Tourism is also struggling, as airline ticket purchases to San Francisco fell 80% year over year in late October and November – much worse than the US average – the city’s financial analysts said in a January report.

Breed on Tuesday urged residents to continue to wear masks and maintain reasonable social distance, even as it encouraged them to explore the city and pump money into the local economy.

“When your waiter comes to your table, put on your mask. When you go to the bathroom, put your mask on, ”she said.

Alcatraz Island, another top tourist attraction in the city, is slated to reopen in mid-March, said Julian Espinoza, spokesman for the Golden Gate National Recreation Area, which also includes Alcatraz.

Breed also announced on social media that another San Francisco landmark will return sometime this year: the clatter of cable cars.

“Cable cars are part of the stuff of San Francisco. They attract tourists, they help our economy, and I won’t just make them go away, ”she said.

El Dorado, Lassen, Modoc and San Luis Obispo counties were also approved for reopening today.

As more and more things reopen, Governor Gavin Newsom urges the resumption of classroom learning and urges the state’s public schools to raise $ 2 billion in funding, part of a deal he announced with lawmakers to reopen schools are.

It provides additional funding for districts starting April 1st with classroom reopening, starting with the youngest classes and students with special needs.

The majority of California’s K-12 public school classes have been closed for a year, including San Francisco, where a separate school district had to be sued to begin talks about the children’s return to school.

Though his plan doesn’t include districts reopening schools, Newsom has urged schools to work harder to get kids back into class as vaccinations spike and positivity rates remain low.
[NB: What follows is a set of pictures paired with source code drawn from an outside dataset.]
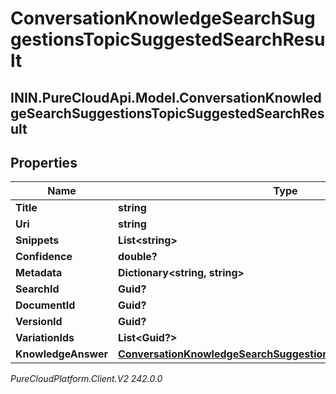 # ConversationKnowledgeSearchSuggestionsTopicSuggestedSearchResult

## ININ.PureCloudApi.Model.ConversationKnowledgeSearchSuggestionsTopicSuggestedSearchResult

## Properties

|Name | Type | Description | Notes|
|------------ | ------------- | ------------- | -------------|
| **Title** | **string** |  | [optional] |
| **Uri** | **string** |  | [optional] |
| **Snippets** | **List&lt;string&gt;** |  | [optional] |
| **Confidence** | **double?** |  | [optional] |
| **Metadata** | **Dictionary&lt;string, string&gt;** |  | [optional] |
| **SearchId** | **Guid?** |  | [optional] |
| **DocumentId** | **Guid?** |  | [optional] |
| **VersionId** | **Guid?** |  | [optional] |
| **VariationIds** | **List&lt;Guid?&gt;** |  | [optional] |
| **KnowledgeAnswer** | [**ConversationKnowledgeSearchSuggestionsTopicKnowledgeAnswer**](ConversationKnowledgeSearchSuggestionsTopicKnowledgeAnswer) |  | [optional] |



_PureCloudPlatform.Client.V2 242.0.0_
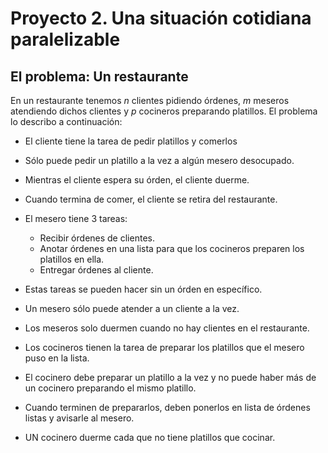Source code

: # Proyecto 2. Una situación cotidiana paralelizable

## El problema: Un restaurante
En un restaurante tenemos *n* clientes pidiendo órdenes, *m* meseros atendiendo dichos clientes y *p* cocineros preparando platillos. El problema lo describo a continuación:

- El cliente tiene la tarea de pedir platillos y comerlos
- Sólo puede pedir un platillo a la vez a algún mesero desocupado.
- Mientras el cliente espera su órden, el cliente duerme.
- Cuando termina de comer, el cliente se retira del restaurante.

- El mesero tiene 3 tareas: 
  - Recibir órdenes de clientes.
  - Anotar órdenes en una lista para que los cocineros preparen los platillos en ella.
  - Entregar órdenes al cliente.
- Estas tareas se pueden hacer sin un órden en específico.
- Un mesero sólo puede atender a un cliente a la vez.
- Los meseros solo duermen cuando no hay clientes en el restaurante.

- Los cocineros tienen la tarea de preparar los platillos que el mesero puso en la lista.
- El cocinero debe preparar un platillo a la vez y no puede haber más de un cocinero preparando el mismo platillo.
- Cuando terminen de prepararlos, deben ponerlos en lista de órdenes listas y avisarle al mesero.
- UN cocinero duerme cada que no tiene platillos que cocinar.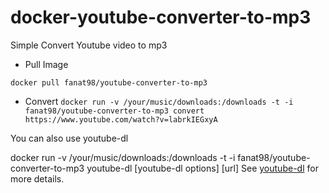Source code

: # docker-youtube-converter-to-mp3
Simple Convert Youtube video to mp3

* Pull Image

`docker pull fanat98/youtube-converter-to-mp3`

* Convert
`docker run -v /your/music/downloads:/downloads -t -i fanat98/youtube-converter-to-mp3 convert https://www.youtube.com/watch?v=labrkIEGxyA`

You can also use youtube-dl 

docker run -v /your/music/downloads:/downloads -t -i fanat98/youtube-converter-to-mp3 youtube-dl [youtube-dl options] [url]
See [youtube-dl](http://rg3.github.io/youtube-dl/) for more details.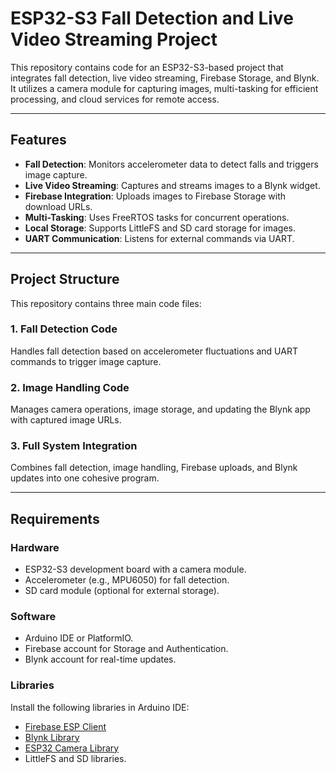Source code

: # ESP32-S3 Fall Detection and Live Video Streaming Project

This repository contains code for an ESP32-S3-based project that integrates fall detection, live video streaming, Firebase Storage, and Blynk. It utilizes a camera module for capturing images, multi-tasking for efficient processing, and cloud services for remote access.

---

## Features
- **Fall Detection**: Monitors accelerometer data to detect falls and triggers image capture.
- **Live Video Streaming**: Captures and streams images to a Blynk widget.
- **Firebase Integration**: Uploads images to Firebase Storage with download URLs.
- **Multi-Tasking**: Uses FreeRTOS tasks for concurrent operations.
- **Local Storage**: Supports LittleFS and SD card storage for images.
- **UART Communication**: Listens for external commands via UART.

---

## Project Structure

This repository contains three main code files:

### 1. **Fall Detection Code**
Handles fall detection based on accelerometer fluctuations and UART commands to trigger image capture.

### 2. **Image Handling Code**
Manages camera operations, image storage, and updating the Blynk app with captured image URLs.

### 3. **Full System Integration**
Combines fall detection, image handling, Firebase uploads, and Blynk updates into one cohesive program.

---

## Requirements

### **Hardware**
- ESP32-S3 development board with a camera module.
- Accelerometer (e.g., MPU6050) for fall detection.
- SD card module (optional for external storage).

### **Software**
- Arduino IDE or PlatformIO.
- Firebase account for Storage and Authentication.
- Blynk account for real-time updates.

### **Libraries**
Install the following libraries in Arduino IDE:
- [Firebase ESP Client](https://github.com/mobizt/Firebase-ESP-Client)
- [Blynk Library](https://github.com/blynkkk/blynk-library)
- [ESP32 Camera Library](https://github.com/espressif/esp32-camera)
- LittleFS and SD libraries.
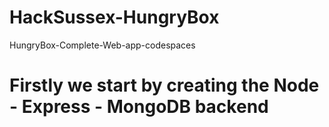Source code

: # HackSussex-HungryBox
HungryBox-Complete-Web-app-codespaces

# Firstly we start by creating the Node - Express - MongoDB backend
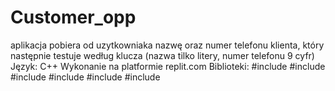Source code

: # Customer_opp
aplikacja pobiera od uzytkowniaka nazwę oraz numer telefonu klienta, który następnie testuje według klucza (nazwa tilko litery, numer telefonu 9 cyfr)
Język: C++
Wykonanie na platformie replit.com
Biblioteki:
#include <cmath>
#include <fstream>
#include <iostream>
#include <regex>
#include <string>
#include <vector>
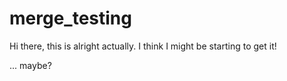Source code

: # merge_testing

Hi there, this is alright actually. I think I might be starting to get it!

... maybe?
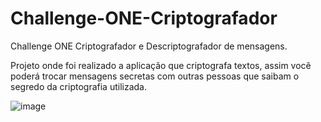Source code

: # Challenge-ONE-Criptografador

Challenge ONE Criptografador e Descriptografador de mensagens.

Projeto onde foi realizado a aplicação que criptografa textos, assim você poderá trocar mensagens secretas com outras pessoas que saibam o segredo da criptografia utilizada.

![image](https://user-images.githubusercontent.com/90631238/184924041-34d3c35f-ff70-4654-b597-f293e168345f.png)
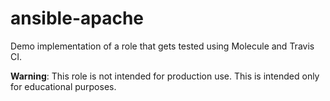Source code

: # ansible-apache

Demo implementation of a role that gets tested using Molecule and Travis CI.

**Warning**: This role is not intended for production use. This is intended only for educational purposes.
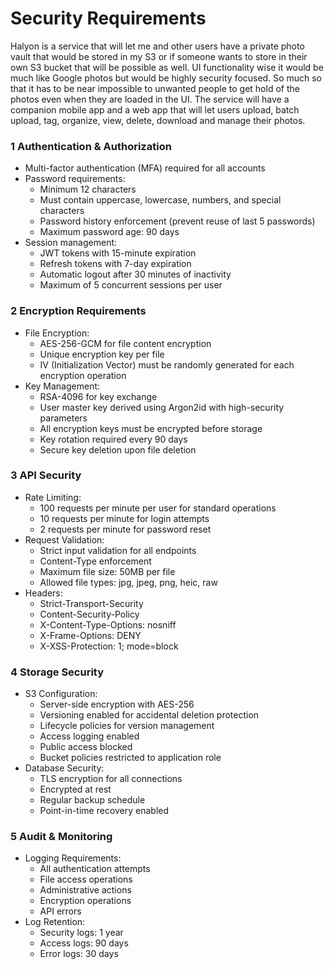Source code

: # Security Requirements

Halyon is a service that will let me and other users have a private photo vault that would be stored in my S3 or if someone wants to store in their own S3 bucket that will be possible as well. UI functionality wise it would be much like Google photos but would be highly security focused. So much so that it has to be near impossible to unwanted people to get hold of the photos even when they are loaded in the UI. The service will have a companion mobile app and a web app that will let users upload, batch upload, tag, organize, view, delete, download and manage their photos.

### 1 Authentication & Authorization

- Multi-factor authentication (MFA) required for all accounts
- Password requirements:
    - Minimum 12 characters
    - Must contain uppercase, lowercase, numbers, and special characters
    - Password history enforcement (prevent reuse of last 5 passwords)
    - Maximum password age: 90 days
- Session management:
    - JWT tokens with 15-minute expiration
    - Refresh tokens with 7-day expiration
    - Automatic logout after 30 minutes of inactivity
    - Maximum of 5 concurrent sessions per user

### 2 Encryption Requirements

- File Encryption:
    - AES-256-GCM for file content encryption
    - Unique encryption key per file
    - IV (Initialization Vector) must be randomly generated for each encryption operation
- Key Management:
    - RSA-4096 for key exchange
    - User master key derived using Argon2id with high-security parameters
    - All encryption keys must be encrypted before storage
    - Key rotation required every 90 days
    - Secure key deletion upon file deletion

### 3 API Security

- Rate Limiting:
    - 100 requests per minute per user for standard operations
    - 10 requests per minute for login attempts
    - 2 requests per minute for password reset
- Request Validation:
    - Strict input validation for all endpoints
    - Content-Type enforcement
    - Maximum file size: 50MB per file
    - Allowed file types: jpg, jpeg, png, heic, raw
- Headers:
    - Strict-Transport-Security
    - Content-Security-Policy
    - X-Content-Type-Options: nosniff
    - X-Frame-Options: DENY
    - X-XSS-Protection: 1; mode=block

### 4 Storage Security

- S3 Configuration:
    - Server-side encryption with AES-256
    - Versioning enabled for accidental deletion protection
    - Lifecycle policies for version management
    - Access logging enabled
    - Public access blocked
    - Bucket policies restricted to application role
- Database Security:
    - TLS encryption for all connections
    - Encrypted at rest
    - Regular backup schedule
    - Point-in-time recovery enabled

### 5 Audit & Monitoring

- Logging Requirements:
    - All authentication attempts
    - File access operations
    - Administrative actions
    - Encryption operations
    - API errors
- Log Retention:
    - Security logs: 1 year
    - Access logs: 90 days
    - Error logs: 30 days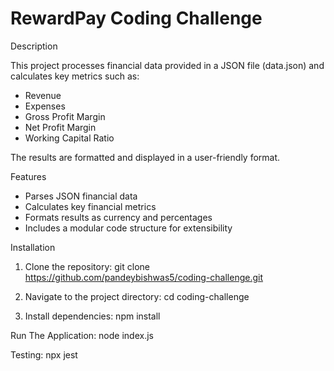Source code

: # RewardPay Coding Challenge

Description

This project processes financial data provided in a JSON file (data.json) and calculates key metrics such as:

- Revenue
- Expenses
- Gross Profit Margin
- Net Profit Margin
- Working Capital Ratio

The results are formatted and displayed in a user-friendly format.

Features

- Parses JSON financial data
- Calculates key financial metrics
- Formats results as currency and percentages
- Includes a modular code structure for extensibility

Installation
1. Clone the repository:
git clone https://github.com/pandeybishwas5/coding-challenge.git

2. Navigate to the project directory:
cd coding-challenge

3. Install dependencies:
npm install

Run The Application:
node index.js



Testing:
npx jest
He said Tuesday that the state’s 7-day positivity rate fell to just 2.3%. Nearly 52,500 people have died in the state, nearly 40 million people.

“Try it out,” Newsom said Tuesday after attending school. “The data that science confirms, we can do.”

The state’s two largest teacher unions have largely praised the deal, but teachers in Los Angeles called the plan an attempt to force schools to reopen, putting unvaccinated teachers at risk.

United Teachers Los Angeles, the union that represents California’s largest school district, said it was “a recipe for spreading structural racism”.

“If you condition funding for schools to reopen, that money will only go to white, wealthier and healthier school communities,” union leader Cecily Myart-Cruz said in a statement.